● Supplied text:
[Start of Attachment]

EscherichiaColi_NIAID
Every day for the past 25 years, Richard Lenski and other scientists at Michigan State University have been growing bacteria. Every day. Twenty-five years. That’s more than 56,000 generations of Escherichia coli, or E. coli. And it’s been a great way to study evolution.

The experiment demonstrates natural selection at work. And because samples are frozen and available for later study, when something new emerges, scientists can go back to earlier generations to look for the steps that happened along the way.

Last month, Zachary Blount, Lenski and colleagues published a paper in Nature detailing a new evolution in E. coli—the ability to eat citrate.

Shannon Bennett, associate curator of the Academy’s Microbiology department, explains why this is so unusual.

E. coli doesn't normally eat citrate unless it is desperate (there’s no glucose, no oxygen). But these E. coli did evolve the ability to eat citrate, in fact thrive on it, in the presence of both oxygen and glucose.


They were able to evolve to do this when certain individuals made mistakes and copied their citrate gene (which usually is turned on only under oxygen-poor conditions) to a different spot in the genome near a switch point that turns on in the presence of oxygen.




Blount was able to trace this new trait through generations and uncover a three-step process in which the bacteria developed this new ability.

[End of Attachment]

● Questions to answer:
1. Can you rewrite the paragraph of the E. coli passage that begins "Every day for the past 25 years" more briefly, keeping its main facts?
2. Retype the E. coli passage starting at "They were able" and ending at "this new ability.".
3. Answer these questions from the E. coli passage:
(a) In which journal did Blount, Lenski and colleagues publish their paper?
(b) What position does Shannon Bennett hold?
(c) How many steps were in the process Blount uncovered?
None of the lines that follow are needed for the tasks.

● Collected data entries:

[Start of Attachment]

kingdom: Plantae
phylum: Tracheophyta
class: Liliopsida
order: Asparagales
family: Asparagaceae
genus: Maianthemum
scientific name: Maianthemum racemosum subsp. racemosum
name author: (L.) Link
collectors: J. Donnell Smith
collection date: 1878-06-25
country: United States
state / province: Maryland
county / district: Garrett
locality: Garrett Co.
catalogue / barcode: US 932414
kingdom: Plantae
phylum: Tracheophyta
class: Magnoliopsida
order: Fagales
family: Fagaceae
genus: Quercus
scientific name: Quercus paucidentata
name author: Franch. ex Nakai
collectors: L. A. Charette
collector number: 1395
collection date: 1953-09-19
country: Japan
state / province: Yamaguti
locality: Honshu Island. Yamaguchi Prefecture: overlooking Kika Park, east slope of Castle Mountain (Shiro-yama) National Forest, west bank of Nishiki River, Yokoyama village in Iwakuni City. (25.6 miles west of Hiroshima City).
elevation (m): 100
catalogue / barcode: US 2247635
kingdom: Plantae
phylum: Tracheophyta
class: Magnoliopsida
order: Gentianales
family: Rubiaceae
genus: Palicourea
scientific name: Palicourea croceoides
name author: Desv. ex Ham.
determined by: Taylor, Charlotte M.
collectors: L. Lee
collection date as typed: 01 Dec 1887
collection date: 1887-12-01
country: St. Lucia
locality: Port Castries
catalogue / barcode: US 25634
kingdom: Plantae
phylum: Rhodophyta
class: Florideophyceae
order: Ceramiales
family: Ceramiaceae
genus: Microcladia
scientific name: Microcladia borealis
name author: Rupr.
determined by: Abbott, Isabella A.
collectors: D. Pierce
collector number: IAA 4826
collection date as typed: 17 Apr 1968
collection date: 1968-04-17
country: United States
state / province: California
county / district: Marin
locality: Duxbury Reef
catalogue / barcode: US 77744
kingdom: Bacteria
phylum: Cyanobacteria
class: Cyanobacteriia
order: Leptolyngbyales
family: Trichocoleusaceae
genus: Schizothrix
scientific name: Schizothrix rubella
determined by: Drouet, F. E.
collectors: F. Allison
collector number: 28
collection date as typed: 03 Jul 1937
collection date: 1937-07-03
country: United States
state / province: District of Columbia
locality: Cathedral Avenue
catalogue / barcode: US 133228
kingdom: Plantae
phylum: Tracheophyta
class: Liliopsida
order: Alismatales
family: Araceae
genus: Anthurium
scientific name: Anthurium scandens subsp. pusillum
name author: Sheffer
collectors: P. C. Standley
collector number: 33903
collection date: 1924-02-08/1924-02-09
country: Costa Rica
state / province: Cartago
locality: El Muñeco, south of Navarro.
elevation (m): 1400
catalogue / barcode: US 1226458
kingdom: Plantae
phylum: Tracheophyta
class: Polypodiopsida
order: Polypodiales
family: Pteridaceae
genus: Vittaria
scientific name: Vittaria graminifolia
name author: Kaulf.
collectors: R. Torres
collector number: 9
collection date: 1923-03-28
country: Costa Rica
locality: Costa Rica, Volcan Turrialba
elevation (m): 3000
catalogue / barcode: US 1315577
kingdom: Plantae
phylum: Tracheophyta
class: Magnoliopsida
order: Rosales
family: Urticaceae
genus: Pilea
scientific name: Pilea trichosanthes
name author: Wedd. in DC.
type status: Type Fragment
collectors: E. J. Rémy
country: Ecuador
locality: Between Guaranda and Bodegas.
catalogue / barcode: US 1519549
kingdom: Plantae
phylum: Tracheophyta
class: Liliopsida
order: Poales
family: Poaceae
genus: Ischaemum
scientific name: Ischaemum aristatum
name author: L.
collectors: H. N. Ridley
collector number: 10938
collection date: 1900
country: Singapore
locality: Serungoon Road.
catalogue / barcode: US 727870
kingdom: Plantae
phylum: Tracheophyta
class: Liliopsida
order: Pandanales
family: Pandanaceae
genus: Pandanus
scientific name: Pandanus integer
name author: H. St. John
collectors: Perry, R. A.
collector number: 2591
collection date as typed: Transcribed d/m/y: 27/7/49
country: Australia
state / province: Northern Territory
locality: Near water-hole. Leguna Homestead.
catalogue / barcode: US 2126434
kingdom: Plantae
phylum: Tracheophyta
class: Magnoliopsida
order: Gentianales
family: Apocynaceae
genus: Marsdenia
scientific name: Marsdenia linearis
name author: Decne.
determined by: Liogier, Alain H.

[End of Attachment]

● Solutions to the tasks:
1. For 25 years, Richard Lenski and other Michigan State University scientists have grown E. coli daily, producing more than 56,000 generations and a useful way to study evolution.

2.
They were able to evolve to do this when certain individuals made mistakes and copied their citrate gene (which usually is turned on only under oxygen-poor conditions) to a different spot in the genome near a switch point that turns on in the presence of oxygen.




Blount was able to trace this new trait through generations and uncover a three-step process in which the bacteria developed this new ability.

3.
(a) Nature
(b) Associate curator of the Academy's Microbiology department
(c) Three